NEW YORK (TheStreet) -- It’s the opposite of working till you drop: Retiring before 40. There’s no shortage of blogs written by people stating just such an intention. Those writers share their own personal mantras of how to pay off debt, save more money, and begin life after work while you’re still young enough to enjoy it. Some are working toward the goal, others claim to have achieved it. Most are only a few years into their effort either way, so whether they achieve long-term success or just a huge resume gap remains to be seen.
But Akaisha and Billy Kaderli retired at age 38 – and that was 24 years ago. To say they have achieved proof-of-concept is an understatement.
Billy, a French chef, and his wife, Akaisha, bought a Santa Cruz, Calif., restaurant in 1979. Later, he became a financial advisor while she continued running the popular eatery. After six years during which she served hot dishes to customers and he cold-called prospective clients, things were getting a little tense at home.
"It got to a point where Kaish and I weren't seeing each other anymore,” Billy tells TheStreet. “She was running the restaurant and working nights -- and in California the stock market opens at 6:30 a.m., and I was done at 1 p.m. I'm at the beach, and she's just going in to do the dinner shift."
Being a “numbers guy,” he took stock of their assets and came to a seemingly crazy conclusion: "All of a sudden it just clicked. I said, 'We've got enough that if we can control our spending a bit, we can live anywhere we want.'"
She was not so sure.
"I was 36 at the time, and that wasn't in my plan at all," Akaisha admits. "I figured that I'd work until I was 55, and that would be 'retiring early.' And he comes with this harebrained idea that we're just going to chuck it all."
It took a little convincing, to say the least.
"We were tethered to our jobs, to our bills,” she says. “And the idea that we could chuck it and live comfortably really was appealing. Once I calmed down."

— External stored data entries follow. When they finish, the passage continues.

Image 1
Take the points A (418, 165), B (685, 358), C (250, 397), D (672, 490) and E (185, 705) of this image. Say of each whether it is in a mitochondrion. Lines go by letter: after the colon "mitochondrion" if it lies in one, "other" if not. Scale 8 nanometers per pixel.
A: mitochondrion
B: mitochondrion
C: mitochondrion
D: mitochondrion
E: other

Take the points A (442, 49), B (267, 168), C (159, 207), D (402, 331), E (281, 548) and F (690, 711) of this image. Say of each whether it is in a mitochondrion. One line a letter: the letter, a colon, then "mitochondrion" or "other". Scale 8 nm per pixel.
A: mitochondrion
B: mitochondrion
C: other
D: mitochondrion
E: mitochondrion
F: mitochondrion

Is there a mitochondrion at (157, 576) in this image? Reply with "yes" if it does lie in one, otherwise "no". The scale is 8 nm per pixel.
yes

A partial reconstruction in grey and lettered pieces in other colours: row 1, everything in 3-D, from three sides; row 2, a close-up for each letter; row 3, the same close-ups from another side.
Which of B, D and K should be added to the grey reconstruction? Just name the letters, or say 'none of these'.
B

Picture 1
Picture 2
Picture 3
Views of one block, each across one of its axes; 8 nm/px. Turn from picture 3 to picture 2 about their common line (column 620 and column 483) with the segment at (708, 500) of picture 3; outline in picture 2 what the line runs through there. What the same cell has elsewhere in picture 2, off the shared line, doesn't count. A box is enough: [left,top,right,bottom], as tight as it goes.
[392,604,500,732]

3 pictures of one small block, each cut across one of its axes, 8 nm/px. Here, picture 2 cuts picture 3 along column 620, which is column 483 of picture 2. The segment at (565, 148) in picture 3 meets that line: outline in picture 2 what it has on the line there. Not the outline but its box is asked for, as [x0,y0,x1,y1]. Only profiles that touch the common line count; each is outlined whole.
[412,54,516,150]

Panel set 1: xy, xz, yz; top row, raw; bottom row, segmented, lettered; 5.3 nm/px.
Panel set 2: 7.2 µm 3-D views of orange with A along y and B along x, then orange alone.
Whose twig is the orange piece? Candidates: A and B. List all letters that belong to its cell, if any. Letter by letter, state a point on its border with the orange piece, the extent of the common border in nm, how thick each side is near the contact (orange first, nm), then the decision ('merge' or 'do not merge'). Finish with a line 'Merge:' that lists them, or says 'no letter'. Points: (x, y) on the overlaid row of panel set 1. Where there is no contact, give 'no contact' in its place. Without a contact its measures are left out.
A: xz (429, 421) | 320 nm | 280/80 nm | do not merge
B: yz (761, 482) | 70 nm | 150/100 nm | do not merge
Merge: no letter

They analyzed their spending, and found that much of it was work-related. Two cars, a house near the beach, insurance, meals out -- the usual American overhead. The Kaderlis took two years to "test the waters" before making the leap into retirement in January 1991. Their nest egg? $500,000.
Just $500,000 to last two people a lifetime? Seriously? Can that work? It can when you spend only $22,000 a year on living expenses. As of the end of 2014, after 24 years – 8,760 days, Billy notes -- the Kaderlis have spent an average of $22,040 annually, or $60.38 per day. Basically, the Kaderlis are living on the 4% withdrawal rule.
"The S&P 500 on the day we retired was 312.49,” Billy tells TheStreet. “And if you do the math on that, up to last year, that's about an 8.18% return, plus dividends. So with a couple percent for dividends, you're right at the 10% level."